6. LEGACY: THE UNTOUCHABLE FINALE
- 1997: Booed at Tokyo International Fantastic Film Festival. Anno received a standing ovation while looking like he’d seen a ghost.
- 2000s: Rediscovered as a critique of otaku culture. Shinji is the audience: passive, entitled, afraid of women.
- 2020s: Now hailed as a masterpiece of surrealist cinema. Criterion Collection worthy. Compared to Tarkovsky, Bergman, Lynch.
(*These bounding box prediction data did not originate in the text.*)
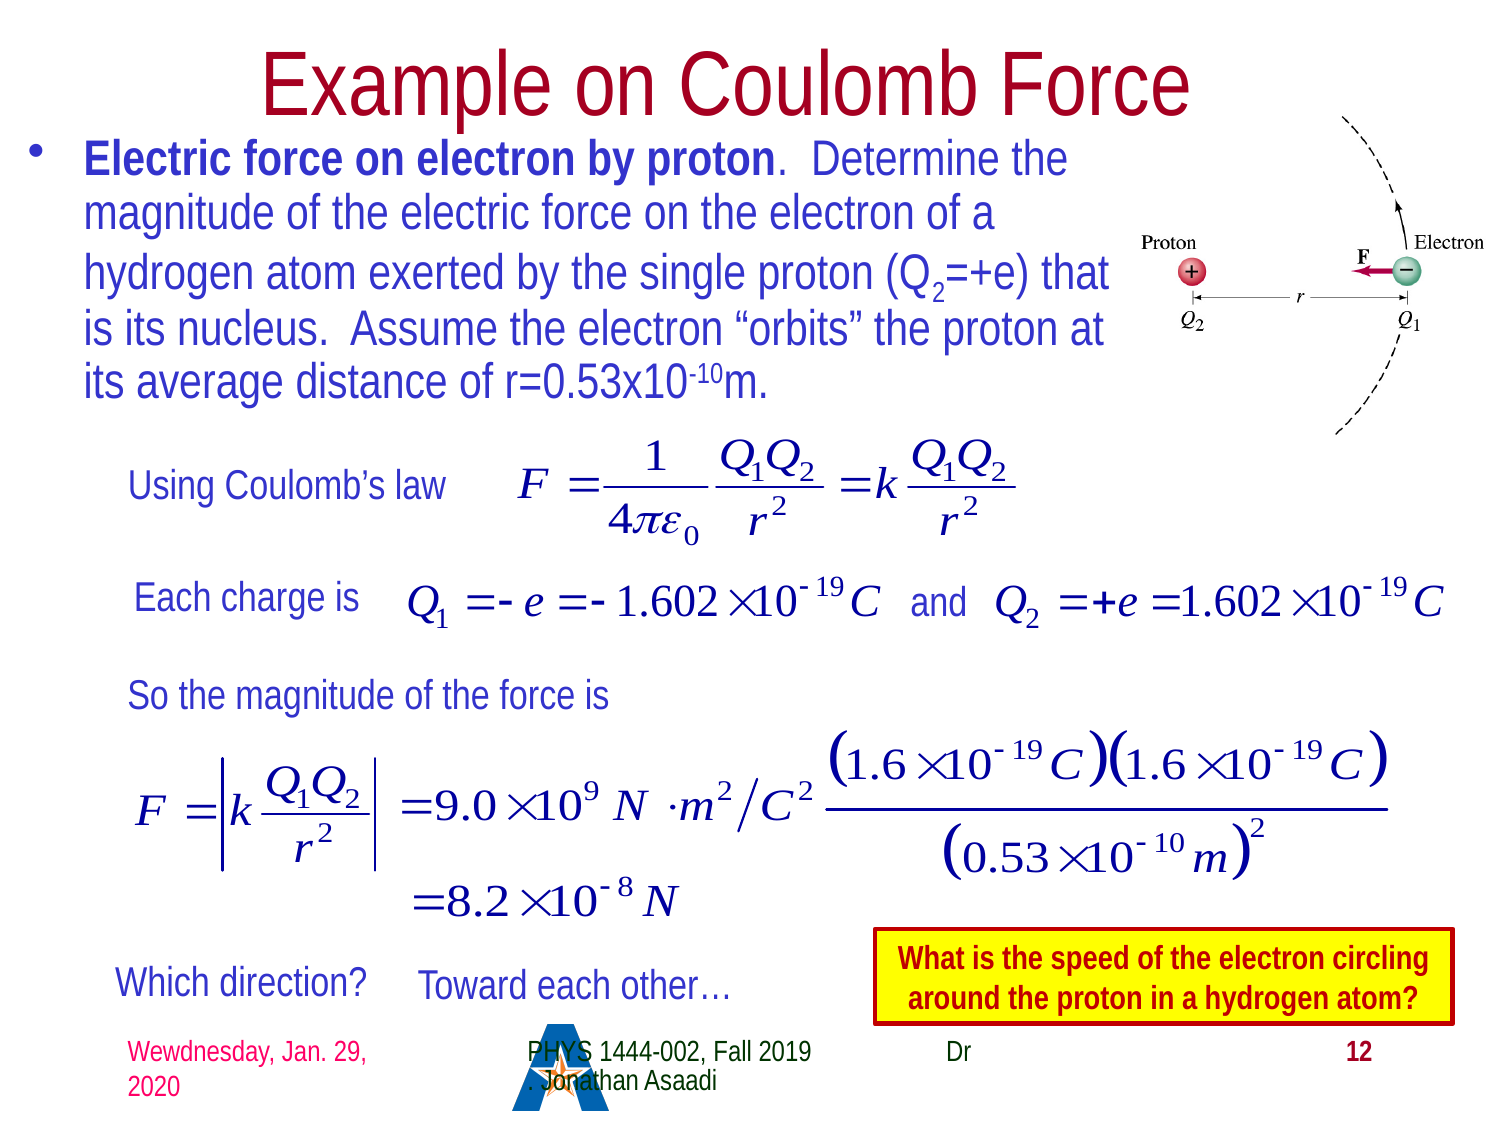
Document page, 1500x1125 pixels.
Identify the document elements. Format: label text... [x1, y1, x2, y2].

text_box So the magnitude of the force is [112, 660, 625, 726]
picture [1087, 109, 1500, 438]
text_box Toward each other… [402, 950, 748, 1015]
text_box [399, 561, 891, 638]
slide_number 12 [1074, 1024, 1388, 1101]
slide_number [112, 1024, 426, 1101]
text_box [388, 722, 1401, 907]
text_box Which direction? [100, 947, 383, 1013]
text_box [399, 862, 691, 930]
footer PHYS 1444-002, Fall 2019 Dr. Jonathan Asaadi [512, 1024, 988, 1101]
text_box Each charge is [118, 562, 375, 628]
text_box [124, 747, 383, 879]
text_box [987, 561, 1454, 638]
text_box and [895, 567, 982, 632]
list Electric force on electron by proton. Determine the magnitude of the electric force on the electron of a hydrogen atom exerted by the single proton (Q2=+e) that is its nucleus. Assume the electron “orbits” the proton at its average distance of r=0.53x10-10m. [12, 124, 1082, 413]
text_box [507, 424, 1026, 556]
title Example on Coulomb Force [49, 22, 1426, 124]
text_box What is the speed of the electron circling around the proton in a hydrogen atom? [875, 928, 1453, 1024]
picture [512, 1101, 609, 1111]
text_box Using Coulomb’s law [113, 450, 462, 515]
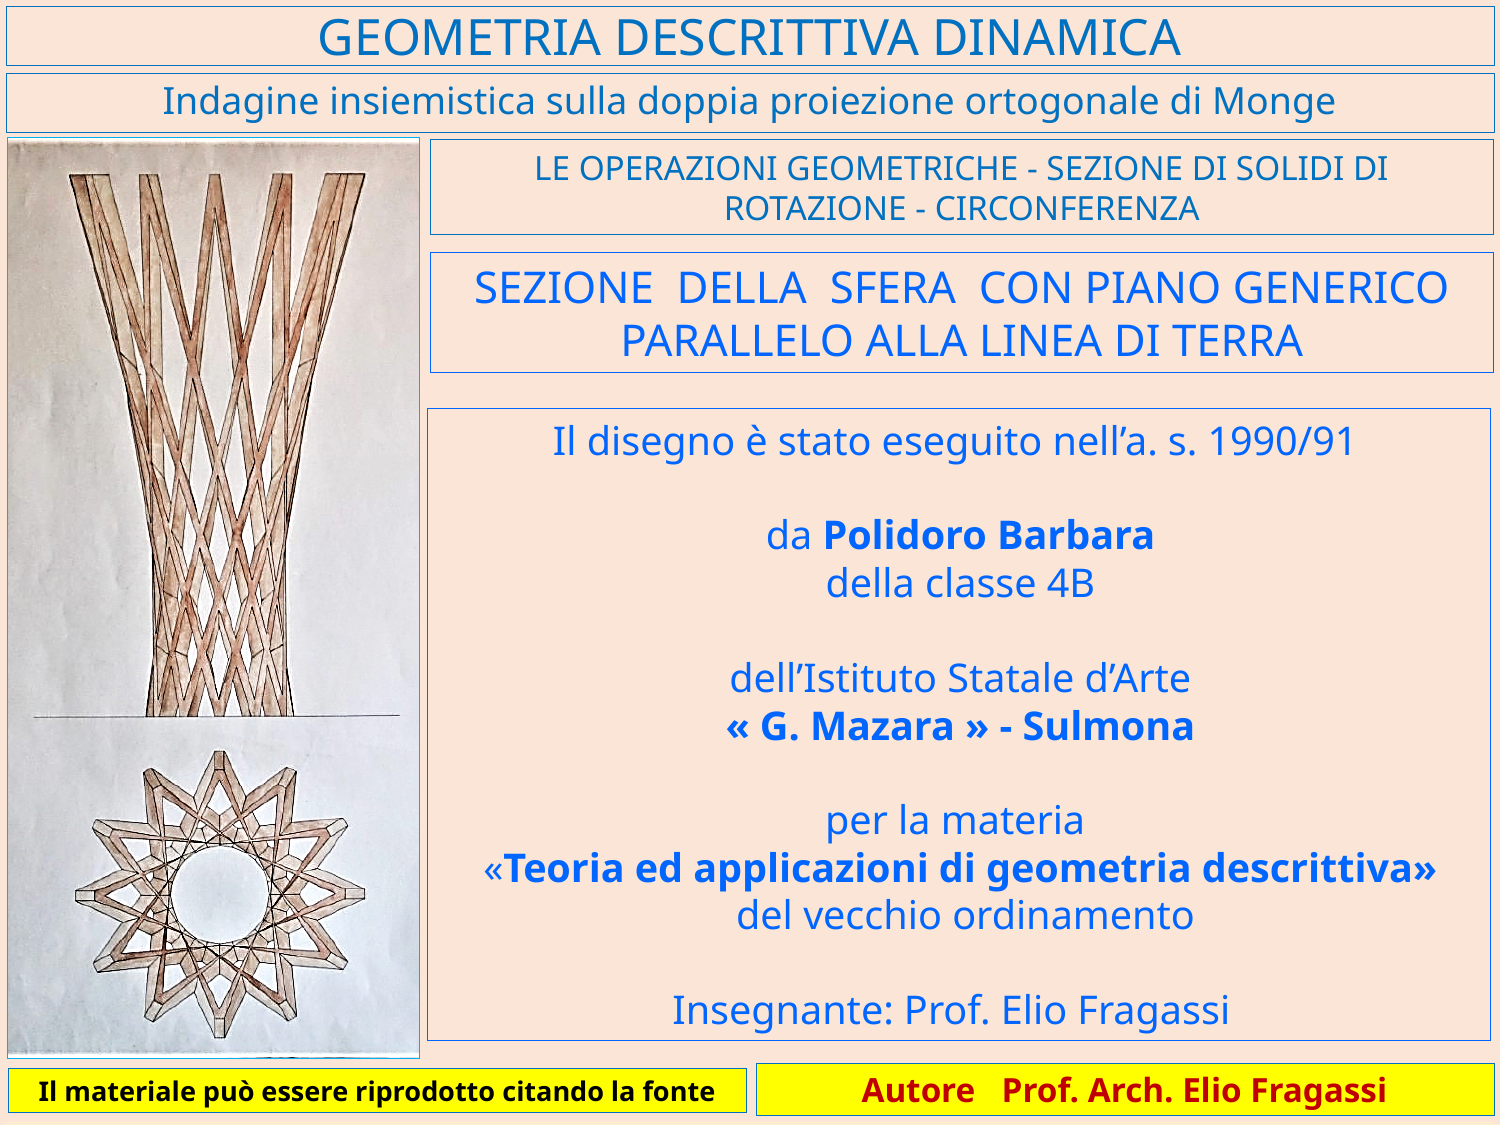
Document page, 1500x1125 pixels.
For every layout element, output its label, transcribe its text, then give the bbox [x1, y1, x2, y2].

text_box Indagine insiemistica sulla doppia proiezione ortogonale di Monge [5, 73, 1494, 133]
text_box Il materiale può essere riprodotto citando la fonte [7, 1068, 746, 1113]
text_box Geometria descrittiva dinamica [5, 6, 1494, 66]
picture [9, 139, 418, 1057]
text_box Il disegno è stato eseguito nell’a. s. 1990/91 da Polidoro Barbara della classe 4B dell’Istituto Statale d’Arte « G. Mazara » - Sulmona per la materia «Teoria ed applicazioni di geometria descrittiva» del vecchio ordinamento Insegnante: Prof. Elio Fragassi [427, 408, 1491, 1041]
text_box Autore Prof. Arch. Elio Fragassi [755, 1063, 1494, 1115]
text_box LE OPERAZIONI GEOMETRICHE - SEZIONE DI SOLIDI DI ROTAZIONE - CIRCONFERENZA [430, 139, 1494, 235]
text_box SEZIONE DELLA SFERA CON PIANO GENERICO PARALLELO ALLA LINEA DI TERRA [430, 252, 1494, 373]
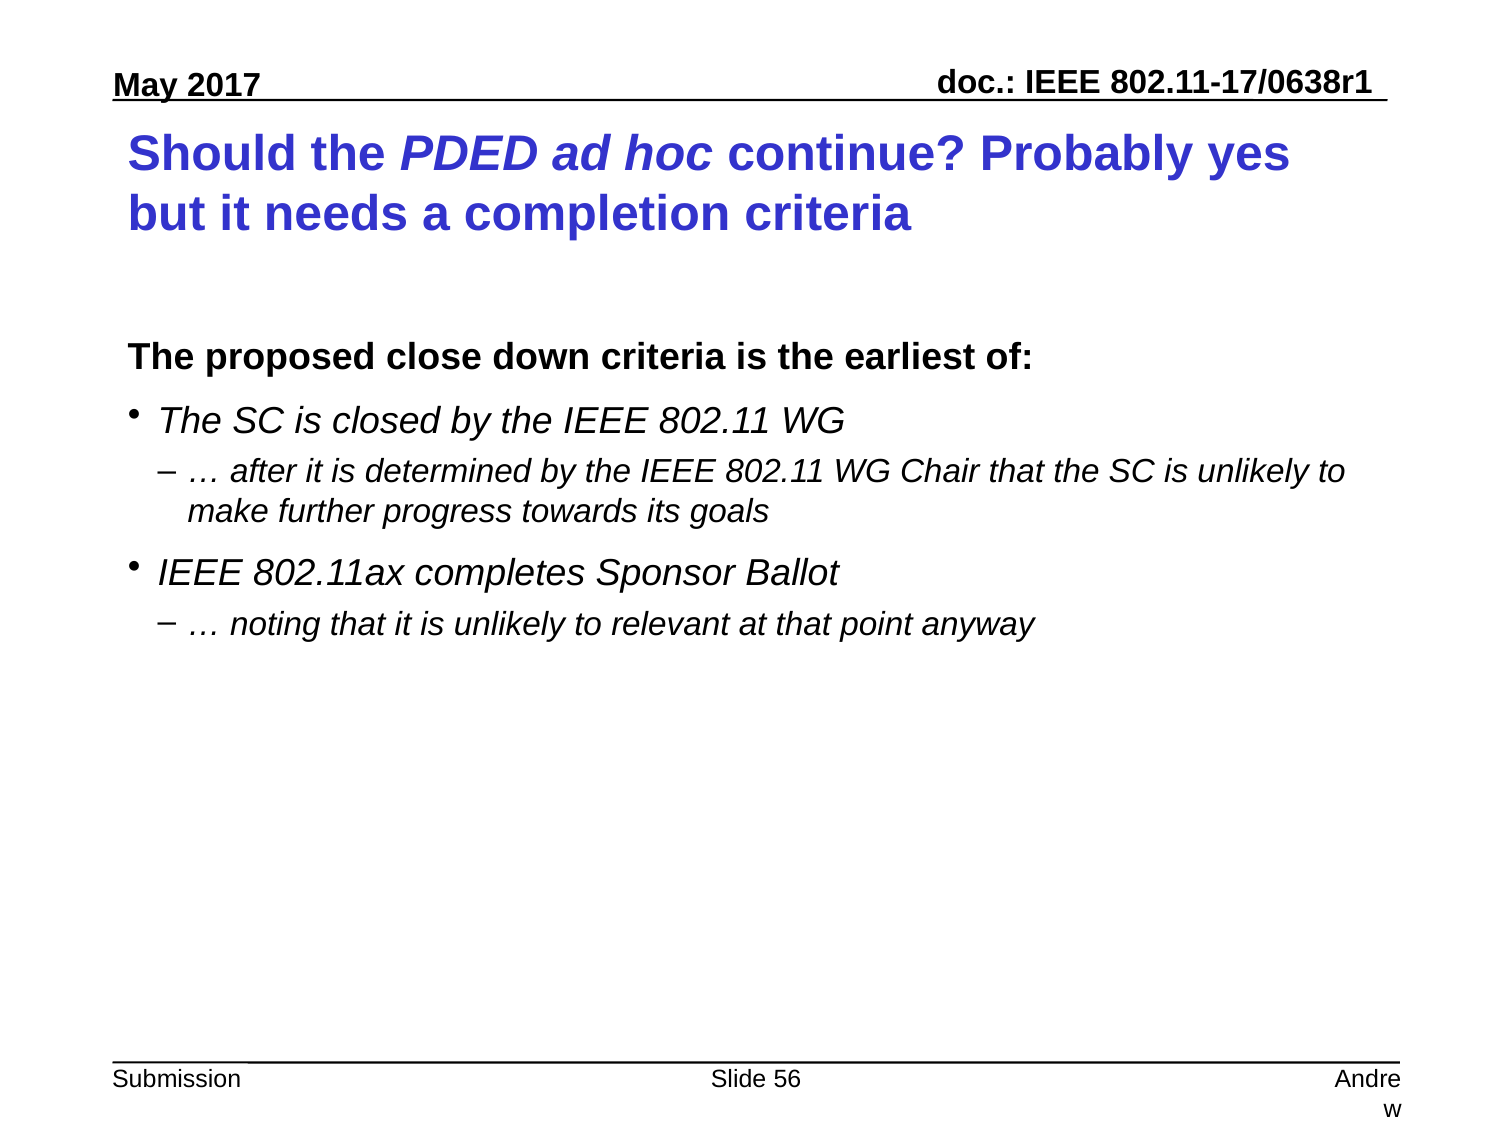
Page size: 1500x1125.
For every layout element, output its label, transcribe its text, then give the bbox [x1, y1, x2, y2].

The Rebuild films (1.0–3.0+1.0) gave us a more hopeful, meta-ending. But they are a response to EoE. They are Anno saying, “Maybe I’ve healed a little.” 1997: Booed at Tokyo International Fantastic Film Festival
But The End of Evangelion is the wound. Raw. Open. Bleeding.
5. THE EXCLUSIVE ANALYSIS: WHY “KIMOCHI WARUI”?
For 29 years, we’ve debated that line. Here’s the definitive read:
Asuka understands. She saw everything Shinji did—the hospital, the fantasy, the cowardice. She also saw his pain. The caress is not forgiveness. It’s acknowledgment. She is saying, “I see you. All of you. And I’m still here.”
The “sick” feeling isn’t disgust at Shinji. It’s the vertigo of real human connection. Real intimacy is messy, ugly, and boundary-violating. The Fanta-sea was clean. This beach is filthy.
Anno’s final message: There is no happy ending. There is no magical fix. There is only two broken people on a ruined planet, choosing to be alone together. That’s love. That’s the opposite of Instrumentality. That’s the most hopeful thing he could imagine.